Staunton, December 15 – “The five-pointed red star, one of the symbols of communism, the Russian army and the Kremlin, is celebrating its 100th anniversary today, Dmitry Lyskov of Vzglyad reports, noting that it is still surrounded by controversy as many Russians consider it to this day to be “an emblem of Satanists and Masons.”
Given the ongoing controversy about allegations that the killing of the Imperial Family was a ritual murder, a subject Lyskov has also explored (vz.ru/society/2017/12/6/898080.html), his comments about the history and meaning of the red star are particularly intriguing now (vz.ru/society/2017/12/15/899446.html).
The idea that the red star is a satanic symbol has circulated in post-Soviet Russia for a long time. In 2014, for example, LDPR leader Vladimir Zhirinovsky asked the defense ministry to look into its continued use because, he said, the five-pointed red star for “certain Orthodox” Russians “is associated with satanic symbols.”
Several Russian Orthodox writers have gone further. One argued that “nothing reflects so clearly the anti-Christian and satanic essence of bolshevism as its symbols,” including the red star (rusk.ru/st.php?idar=112449). And another argued the red star is “at one and the same time masonic and satanic” as well as Jewish given that “the most important task of masonry is the destruction of Christianity” (belrussia.ru/page-id-2308.html).
But Lyskov says that this is more than a little much given the history of the appearance of the red star in 1917. Had it contained all the meanings these authors say, one would have expected the leaders of the anti-Bolshevik movement to use it as a mobilizing tool against Red forces. The fact is that they didn’t.
Indeed, many White officers wore on their uniforms stars of the same shape because those had been introduced into the tsarist military in 1827 by Nicholas I who was copying French uniforms of the time of Napoleon. They thus had no reason to view the red star as anti-Christian, satanic or masonic.
Moreover, as many Russians knew, the five-pointed star had a long history as a Christian symbol, tracing its origins to the pre-Christian Pythagoreans but enshrined in Christian symbolism and even informing the works of perhaps the greatest Russian icon painter Andrey Rublov.
Efforts to transform the star into an anti-Christian symbol appear to have their origins in the work of Louis Constant, a nineteenth century French promoter of the occult, but as Lyskov points out, “it isn’t completely clear how such an odious figure could serve as an authority for a believer.”

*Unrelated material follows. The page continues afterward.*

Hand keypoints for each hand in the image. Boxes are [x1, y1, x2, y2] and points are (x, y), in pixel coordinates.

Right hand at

It is true, the Vzglyad writer says, that there were some in the White Russian emigration in the 1920s and 1930s who did talk about “the occult roots of Bolshevism” and who linked that to what they saw as a Jewish conspiracy against Russia and Christianity. But such people remained extremely marginal even when they were supported by the Nazis.
Soviet citizens knew little of this or of the actual history of the red star. But when the sluice gates of information were opened during perestroika, Russians were exposed to all kinds of information, some reliable but some not; and they often had great difficulty in distinguishing the one from the other.

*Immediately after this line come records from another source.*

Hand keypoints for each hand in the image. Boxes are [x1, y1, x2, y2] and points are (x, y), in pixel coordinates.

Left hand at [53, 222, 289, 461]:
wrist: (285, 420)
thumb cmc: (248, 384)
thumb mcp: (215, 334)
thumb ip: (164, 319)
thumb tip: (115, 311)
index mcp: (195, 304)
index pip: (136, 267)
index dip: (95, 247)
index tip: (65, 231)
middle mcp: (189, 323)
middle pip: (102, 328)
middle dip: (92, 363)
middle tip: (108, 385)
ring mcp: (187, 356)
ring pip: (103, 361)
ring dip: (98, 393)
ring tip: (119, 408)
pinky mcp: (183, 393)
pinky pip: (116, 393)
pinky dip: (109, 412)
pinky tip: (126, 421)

“In our atheistic society, had had ideas both about religion and the pre-revolutionary past that had been distorted by communist ideology, even the most improbable notions fell on fertile ground, up to and including satanic treatments of a two centuries-old army symbol which they began to call ‘the Bolshevik star.’”

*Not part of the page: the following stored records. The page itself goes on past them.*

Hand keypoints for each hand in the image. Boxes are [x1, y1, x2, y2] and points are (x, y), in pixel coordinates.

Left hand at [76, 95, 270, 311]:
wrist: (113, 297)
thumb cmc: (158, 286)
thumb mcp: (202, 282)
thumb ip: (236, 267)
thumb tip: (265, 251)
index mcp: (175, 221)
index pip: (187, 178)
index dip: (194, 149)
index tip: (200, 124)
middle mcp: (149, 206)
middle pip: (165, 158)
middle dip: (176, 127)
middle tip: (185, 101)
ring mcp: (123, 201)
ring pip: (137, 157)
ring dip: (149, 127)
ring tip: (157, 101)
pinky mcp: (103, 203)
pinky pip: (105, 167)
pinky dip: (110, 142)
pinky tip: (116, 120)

And on the basis of a common anti-communism, these ideas penetrated and combined in a “paradoxical” way with those of Russian Orthodoxy, completely confusing the situation. And some Orthodox radicals even began insisting that overcoming communism requires the elimination of all red stars (belrussia.ru/page-id-2308.html).
The actual history of the appearance of the red star is still clouded in much mystery and dispute, Lyskov says; but it appears that it originated with Red military commanders who viewed the star as a sign of the army and acceptable as long as it was red, the color of the revolution, and featuring a hammer and sickle.
No one at the outset of the Soviet period had any intention of interjecting “any mystical, occult or anti-Christian meanings in the new symbol of the new army; and the Bolsheviks did not come up with anything fundamentally new in this area that represented a complete break with the history and culture of the country.”
“But in order to understand this,” the journalist concludes, “one must know one’s history.” And for Russians, there are now as there have been in the past real problems in that regard.